Annalee Newitz, a nonbinary writer who since left the platform, wrote on Substack, “Their leadership are deciding what kinds of writing and writers are worthy of financial compensation. [ … ] Substack is taking an editorial stance, paying writers who fit that stance, and refusing to be transparent about who those people are.”
So, when Substack described its new acquisition Letter as a platform that encourages people to “argue in good faith instead of dropping bombs for retweets,” it made the acquisition worthy of a deeper examination. Statements like this sound agreeable, yet this kind of language often appears in arguments that deem social justice a threat to free speech. But free speech shouldn’t mean endorsing hate speech.
Substack wants to position itself as a neutral platform, and for many writers, it’s a valuable way to make money, especially in an unstable journalism industry. But given that some users have already become skeptical of who Substack chooses to financially incentivize, it’s worth examining the implications of buying Letter, a platform that includes writers associated with the so-called intellectual dark web in its group of twenty “featured writers.” On Letter, some of these writers question the validity of childhood transgender identity and refer to the statement “trans women are women” as propaganda, for example. Substack already lost the trust of some trans and gender-nonconforming writers, and the content on its newly acquired Letter won’t help rebuild that trust.
In addition, Letter co-founder Clyde Rathbone wrote in support of a controversial letter published in Harper’s Magazine, which called for the “concerted repudiation of cancel culture.” But critics of the letter point out that free speech isn’t really at stake here.
The open letter had been signed by over 150 prominent writers — like Gloria Steinem, Noam Chomsky (a Letter author) and Malcolm Gladwell (a Bulletin author). It argued: “We need to preserve the possibility of good-faith disagreement without dire professional consequences.” These “professional consequences” echoed the predicament that J.K. Rowling — who also signed the letter — had put herself in. After denying that trans women are women, her reputation suffered. Some might call that “cancel culture,” but others might call it the refusal to continue to platform people who perpetuate harmful beliefs.
“The panic over ‘cancel culture’ is, at its core, a reactionary backlash,” wrote journalist Michael Hobbes. “Conservative elites, threatened by changing social norms and an accelerating generational handover, are attempting to amplify their feelings of aggrievement into a national crisis.”
Substack says it plans to use the acquisition of Letter to help writers collaborate, and that it won’t integrate Letter into its platform. Rather, the Letter team will relocate from Australia to San Francisco to “bring their expertise to help build more of the infrastructure and support.”
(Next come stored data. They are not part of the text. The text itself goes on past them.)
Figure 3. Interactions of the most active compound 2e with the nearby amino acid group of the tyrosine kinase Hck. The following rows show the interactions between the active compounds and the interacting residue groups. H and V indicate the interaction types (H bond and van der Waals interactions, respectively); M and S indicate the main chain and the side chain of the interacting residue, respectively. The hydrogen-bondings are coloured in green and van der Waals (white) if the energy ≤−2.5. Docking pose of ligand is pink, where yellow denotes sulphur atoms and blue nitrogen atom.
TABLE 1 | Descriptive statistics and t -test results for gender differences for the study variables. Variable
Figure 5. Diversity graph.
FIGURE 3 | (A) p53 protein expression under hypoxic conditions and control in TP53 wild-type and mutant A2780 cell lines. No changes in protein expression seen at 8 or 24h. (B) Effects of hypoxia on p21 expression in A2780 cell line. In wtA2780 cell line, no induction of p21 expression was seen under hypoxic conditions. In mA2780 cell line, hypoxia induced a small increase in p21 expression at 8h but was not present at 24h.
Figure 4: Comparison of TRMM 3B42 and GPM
TechCrunch asked Substack if the anti-trans content on Letter is cause for concern within the company, given the recent backlash against the platform.
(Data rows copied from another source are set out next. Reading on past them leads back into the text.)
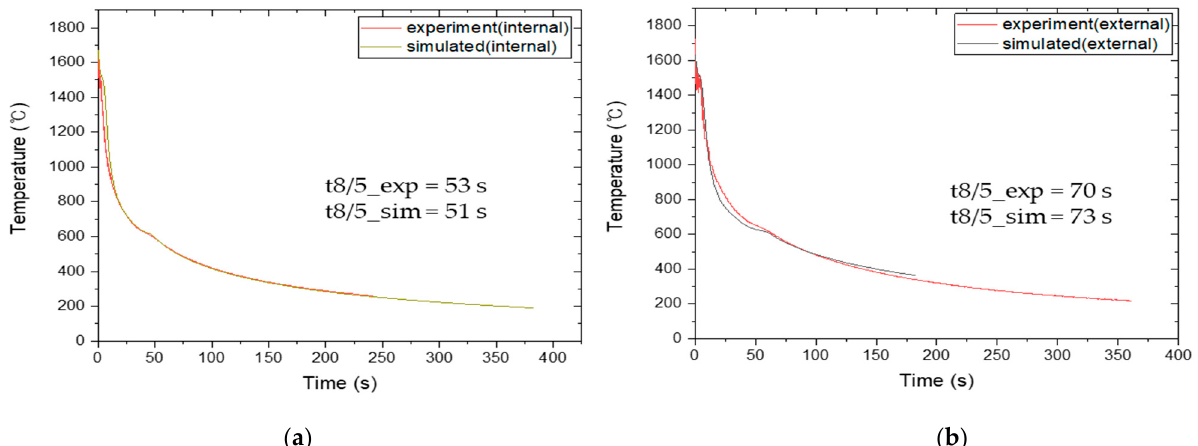
Figure 6. Comparison of experiment and simulated results: ( a ) SAW internal pass and ( b ) SAW external pass.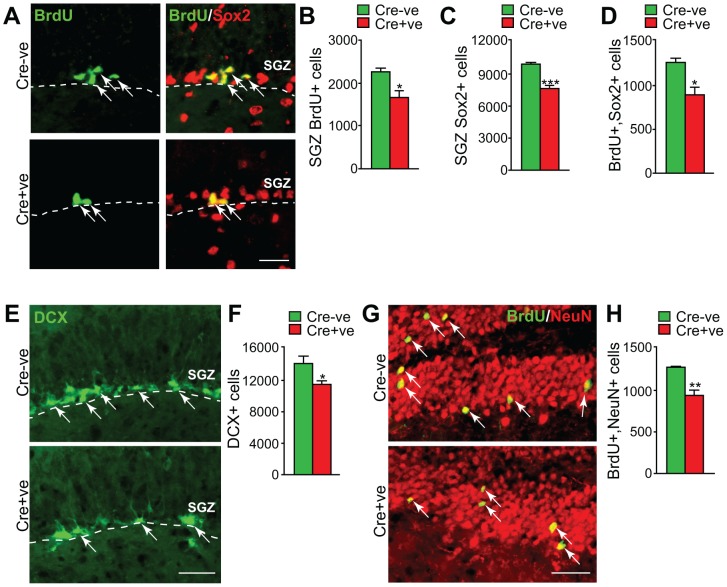
Genetic ablation of Snail perturbs the proliferation of adult dentate gyrus neural precursor cells and the number of adult-born hippocampal neurons.(A–D) Adult Snailfl/fl mice that were positive (Cre+ve) or negative (Cre-ve) for the nestin-cre transgene were injected with BrdU and coronal sections through the hippocampal dentate gyrus were analyzed one day later. (A) Fluorescence micrographs of sections through the dentate gyrus subgranular zone (SGZ) immunostained for BrdU (green) and Sox2 (red; right panels show the merged images). Arrows denote double labeled cells and the hatched white line the border of the SGZ and the hilus. Scale bar 50 µm. (B–D) Quantification of sections as in A for the total relative numbers of BrdU-positive cells (B), Sox2-positive cells (C) and BrdU-positive, Sox2-positive double-labelled cells (D) in the SGZ as determined by counting all positive cells in 10 sections spanning the dentate gyrus. (*p<0.05, ***p<0.001, n = 4 each). (E–H) One month old Snailfl/fl mice that were positive (Cre+ve) or negative (Cre-ve) for the nestin-cre transgene were injected multiple times with BrdU over the course of one day and the hippocampus was analyzed one month later. (E) Fluorescence micrographs of coronal sections through the dentate gyrus immunostained for doublecortin (DCX, green). Arrows denote doublecortin-positive cells and white hatched lines the border of the SGZ. Scale bar 50 µm. (F) Quantification of sections as in E for the total relative number of doublecortin-positive cells as determined by counting all positive cells in 10 sections spanning the dentate gyrus. (*p<0.05, n = 4 each). (G) Fluorescence micrographs of coronal sections through the dentate gyrus immunostained for BrdU (green) and NeuN (red). Arrows denote double-labelled cells. Scale bar 50 µm (H) Quantification of sections as in G for the total relative number of double labeled BrdU-positive, NeuN-positive cells, as determined by counting all positive cells in 10 sections spanning the dentate gyrus. (**p<0.01, n = 4 each).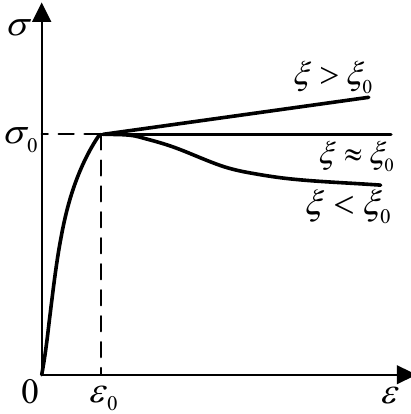
Figure 6. Stress–strain relationship of core concrete. The CDP damage plasticity model [23,24] is for the damage of external concrete in the process of stressing, and its tensile stress–strain expression is as follows: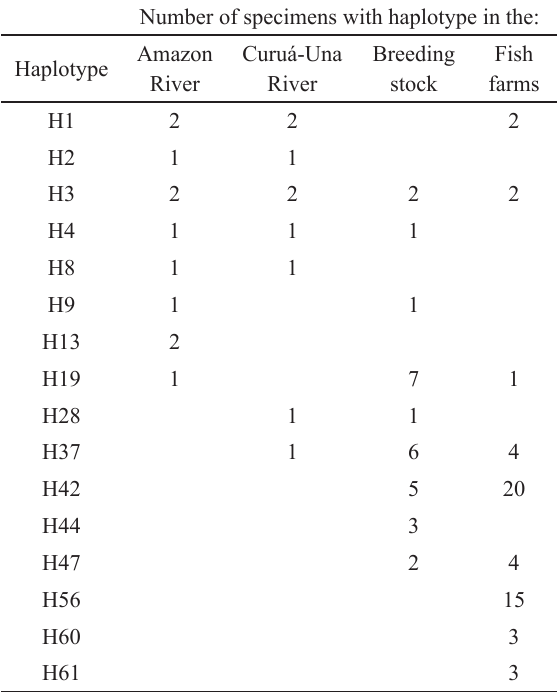
Frequency of the 16 shared haplotypes in the four study populations of C. macropomum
“We think that open debate and disagreement are absolutely part of having free press, and that includes views that you or I may not like,” a representative from Substack said. “Anyone could browse Substack and find things they agree with and things they don’t agree with. Substack has no ad-driven feeds pushing content based on virality and outrage, and there is a direct relationship between writers and readers who can opt out of that anytime. So the bar for us to intervene in that relationship and tell writers what they should be saying is really high, and the fact that Letter allowed writers to openly debate and discuss is consistent with that philosophy.”